Greenpeace will Teile des Verhandlungstextes des umstrittenen Freihandelsabkommens TTIP ins Internet stellen. Zeitgleich wird die Umweltorganisation auf der re:publica eine Analyse der Dokumente präsentieren.

Greenpeace Niederlande wird am heutigen Montag umfangreiche Auszüge des bislang weitgehend geheimen Verhandlungstextes des transatlantischen Handelsabkommen TTIP veröffentlichen. Das kündigte die Organisation am Sonntag an. Aus Abschriften geheimer Verhandlungsdokumente, die der Süddeutschen Zeitung, WDR und NDR vorliegen, gehe hervor, so die SZ, dass die US-Regierung Europa bei den Verhandlungen deutlich stärker und weitreichender unter Druck setze als bisher bekannt.

Greenpeace hatte den Medien insgesamt knapp 250 Seiten zur Verfügung gestellt. Diese entsprächen etwa der Hälfte des gesamten Verhandlungstextes und zeigten die Version des Textes "vor der vergangene Woche abgeschlossenen 13. Verhandlungsrunde". Die Analyse der Dokumente werde Greenpeace um 11 Uhr auf einer Pressekonferenz im Rahmen der re:publica in Berlin präsentieren. Zeitgleich wird Greenpeace Niederlande die TTIP-Dokumente vollständig im Internet veröffentlichen.

Risikoprinzip

Greenpeace kritisiert, dass Europa durch das Handelsabkommen deutlich schwächere Umweltstandards drohen. Das bislang in Europa geltende Vorsorgeprinzip, das Produkte nur erlaubt, wenn sie für Mensch und Umwelt nachweislich unschädlich sind, drohe durch das in den USA angewandte Risikoprinzip ersetzt zu werden. Dadurch dürften in Europa auch hoch umstrittene und bislang in vielen Ländern nicht zugelassene genmanipulierte Pflanzen und Lebensmittel so lange angebaut und konsumiert werden, bis ihre Schädlichkeit nachgewiesen sei.

"Was bislang aus diesen Geheimverhandlungen an die Öffentlichkeit drang, klang wie ein Albtraum. Jetzt wissen wir, daraus könnte sehr bald Realität werden", sagt Greenpeace-Handelsexperte Jürgen Knirsch. Mehrere mit den Verhandlungen vertraute Personen bestätigten den Medien, dass es sich bei den vorliegenden Dokumenten um aktuelle Papiere handelt.
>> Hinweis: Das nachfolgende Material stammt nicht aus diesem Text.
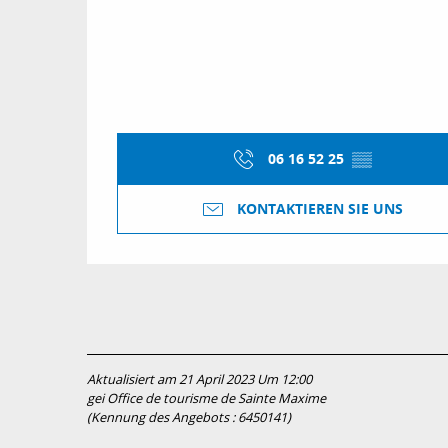
06 16 52 25
▒▒
KONTAKTIEREN SIE UNS
Aktualisiert am 21 April 2023 Um 12:00
gei Office de tourisme de Sainte Maxime
(Kennung des Angebots :
6450141
)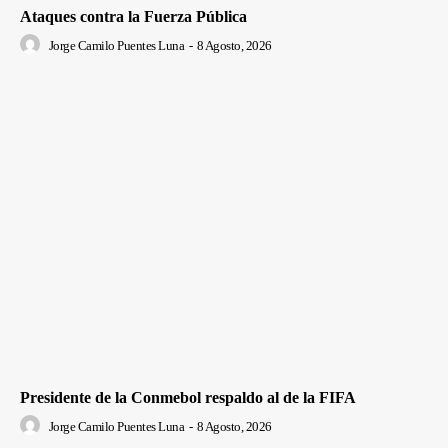
Ataques contra la Fuerza Pública
Jorge Camilo Puentes Luna
-
8 Agosto, 2026
Presidente de la Conmebol respaldo al de la FIFA
Jorge Camilo Puentes Luna
-
8 Agosto, 2026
Greenpeace ist nach eigenen Angaben im Besitz der Originale.

mehr:
- re:publica 2016: Greenpeace will Teile von TTIP-Papieren veröffentlichen (Kristina Beer, heise Online, 02.05.2016, Hervorhebung von mir)

siehe auch:

- TTIP ohne ZerrSPIEGEL (Marcus Kompa, Telepolis, 02.05.2016)
- Geheime TTIP-Papiere enthüllt (Alexander Hagelüken, Alexander Mühlauer, Süddeutsche Zeitung, 01.05.2016)
Die Papiere gewähren tiefen Einblick in die amerikanische Verhandlungstaktik. So verweigert Washington gezielt Exporterleichterungen für die europäische Autoindustrie, offenbar, weil diese Branche für die EU von zentraler Bedeutung ist. In einem der vertraulichen Dokumente ist festgehalten, die US-Regierung "beeilte sich klarzumachen, dass Fortschritt bei Autoteilen nur möglich wäre, wenn die EU sich bei Zöllen auf Agrarprodukte bewegt".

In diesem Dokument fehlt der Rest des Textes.